TEXT EXTRACT:
• • • • • • •

The target for the click is shown as link=World which means Selenium looks for a hyperlink with the visible text of “World”. The Selenium Core reference has more information on how elements can be located.

To build up the test I continued to go through and click the other navigation links, i.e., UK, England, Northern Ireland, etc. I then clicked the “Play” button and Selenium directs the browser through the path just taken and checks the specified assertions. Commands that succeeded are coloured green in the IDE and those that failed will turn red:

IDE after test execution screenshot

Selenium supports several formats for test scripts but the IDE supports just two; HTML (also known as Selenese) and Ruby. HTML is the easiest to parse for non-programmers, and the default. It is visible in the “Source” tab:

IDE source tab screenshot

I saved this test to disk and created a new blank test.

• • • • • • •

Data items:
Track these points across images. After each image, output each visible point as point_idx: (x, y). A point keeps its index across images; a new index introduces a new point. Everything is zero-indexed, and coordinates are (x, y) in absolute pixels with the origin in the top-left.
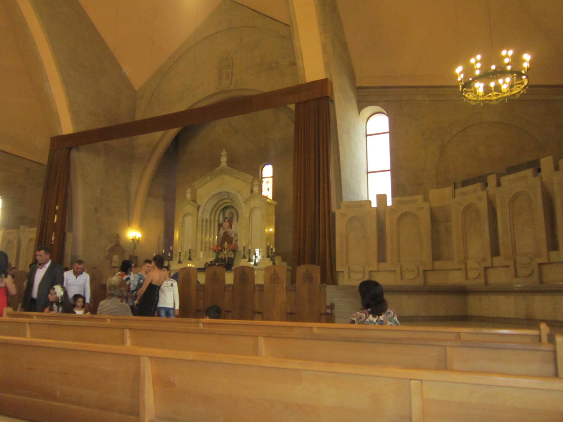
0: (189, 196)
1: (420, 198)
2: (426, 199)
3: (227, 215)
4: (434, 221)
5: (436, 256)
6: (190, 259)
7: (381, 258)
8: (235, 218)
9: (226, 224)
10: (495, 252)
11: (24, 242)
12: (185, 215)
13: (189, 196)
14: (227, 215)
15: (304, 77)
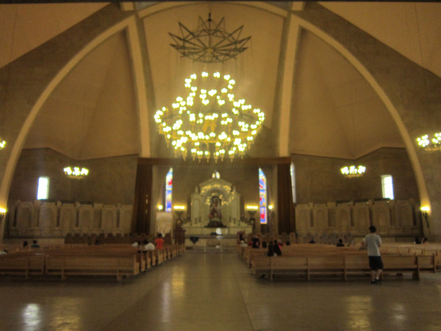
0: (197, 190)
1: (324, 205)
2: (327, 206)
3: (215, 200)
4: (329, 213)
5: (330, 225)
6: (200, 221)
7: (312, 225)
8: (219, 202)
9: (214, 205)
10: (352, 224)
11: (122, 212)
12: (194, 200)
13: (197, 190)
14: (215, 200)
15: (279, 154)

• • • • • • •

WHAT YOU WILL DO:
1. Quote the Selenium text starting with "Selenium supports several" and going on through "new blank test.".
2. Rewrite all the rows of point positions with "top-left" replaced by "upper-left" and nothing else changed. Omit the pictures from your answer.
These rows are unrelated to the Selenium text.

RESULTS OF THE EXERCISE:
1.
Selenium supports several formats for test scripts but the IDE supports just two; HTML (also known as Selenese) and Ruby. HTML is the easiest to parse for non-programmers, and the default. It is visible in the “Source” tab:

IDE source tab screenshot

I saved this test to disk and created a new blank test.

2.
Track these points across images. After each image, output each visible point as point_idx: (x, y). A point keeps its index across images; a new index introduces a new point. Everything is zero-indexed, and coordinates are (x, y) in absolute pixels with the origin in the upper-left.
0: (189, 196)
1: (420, 198)
2: (426, 199)
3: (227, 215)
4: (434, 221)
5: (436, 256)
6: (190, 259)
7: (381, 258)
8: (235, 218)
9: (226, 224)
10: (495, 252)
11: (24, 242)
12: (185, 215)
13: (189, 196)
14: (227, 215)
15: (304, 77)
0: (197, 190)
1: (324, 205)
2: (327, 206)
3: (215, 200)
4: (329, 213)
5: (330, 225)
6: (200, 221)
7: (312, 225)
8: (219, 202)
9: (214, 205)
10: (352, 224)
11: (122, 212)
12: (194, 200)
13: (197, 190)
14: (215, 200)
15: (279, 154)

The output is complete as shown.